- TO-DO ITEM
Could you please return each line of the data that has the word "Overdue"?

(Itemized modification records)
━━━━━━━━

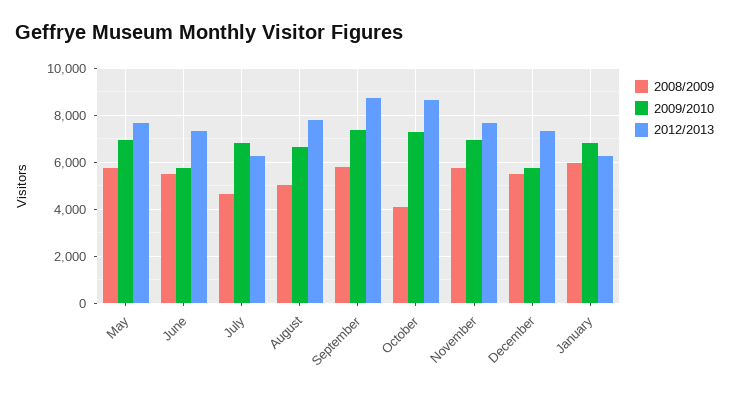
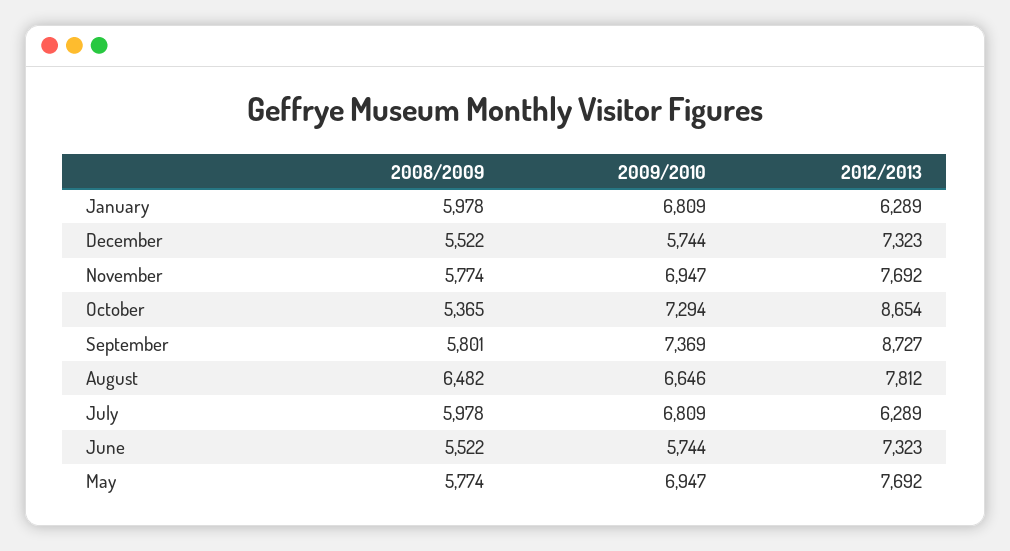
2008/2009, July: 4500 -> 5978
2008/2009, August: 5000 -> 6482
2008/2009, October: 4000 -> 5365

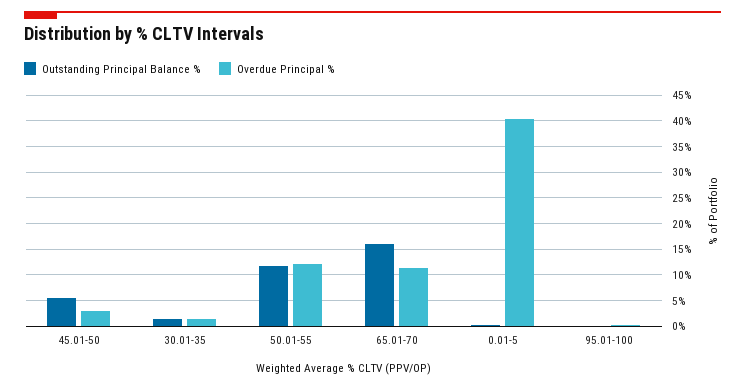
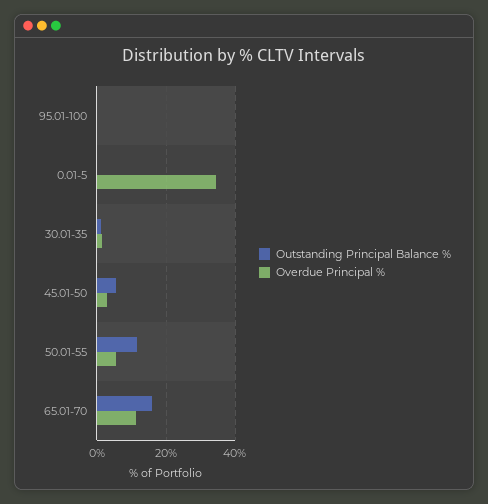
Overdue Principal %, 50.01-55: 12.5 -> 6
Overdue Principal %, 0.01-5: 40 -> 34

━━━━━━━━

- EXERCISE OUTPUT
Overdue Principal %, 50.01-55: 12.5 -> 6
Overdue Principal %, 0.01-5: 40 -> 34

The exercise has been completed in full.